→ EXTRACT TO READ
# # # #
When 900 years old you reach, sound as good you will not, hmm?


----------



## Alex Fraser (Feb 11, 2020)

My genuine first musical memory is the Star Wars theme. To this day, it's his music that continues to move me the most. Classy guy.


----------



## Bluemount Score (Feb 11, 2020)

Is Williams still composing for cinema after the latest Star Wars movie?


----------



## brenneisen (Feb 11, 2020)

Bluemount Score said:


> Is Williams still composing for cinema after the latest Star Wars movie?



new Indiana Jones, The Kidnapping of Edgardo Mortara


----------



## jononotbono (Feb 11, 2020)

He is god. What a legend. And he calls what's happening now in film music "healthy". Which makes me smile so much!


----------



## Mike Fox (Feb 11, 2020)

He's just a nice, humble dude. Much respect!

The other day, i unintentionally had one of my favorite tracks from Hook playing on the car stereo while filming my snowy neighborhood. I thought it was suiting.
# # # #
Saved entries:

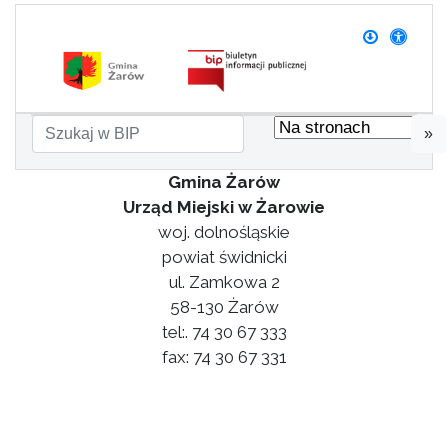
»
Gmina Żarów
Urząd Miejski w Żarowie
woj. dolnośląskie
powiat świdnicki
ul. Zamkowa 2
58-130 Żarów
tel:. 74 30 67 333
fax: 74 30 67 331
# # # #
→ EXERCISES
1 > Please reproduce the saved entries word for word, leaving the pictures out.
2 > Write the next part of the forum thread praising Williams, picking up after its final post.

→ SOLVED PROBLEMS
1 >
»
Gmina Żarów
Urząd Miejski w Żarowie
woj. dolnośląskie
powiat świdnicki
ul. Zamkowa 2
58-130 Żarów
tel:. 74 30 67 333
fax: 74 30 67 331

2 >
----------



## Consona (Feb 11, 2020)

He's way too nice. Noone today is anywhere near his or Herrmann's level of craft. I doubt that will change. We indeed need him around for another 50 years.


----------



## I like music (Feb 11, 2020)

Mike Fox said:


> He's just a nice, humble dude. Much respect!
> 
> The other day, i unintentionally had one of my favorite tracks from Hook playing on the car stereo while filming my snowy neighborhood. I thought it was suiting.




Amazing. The only way this could be better is if it was playing Home Alone!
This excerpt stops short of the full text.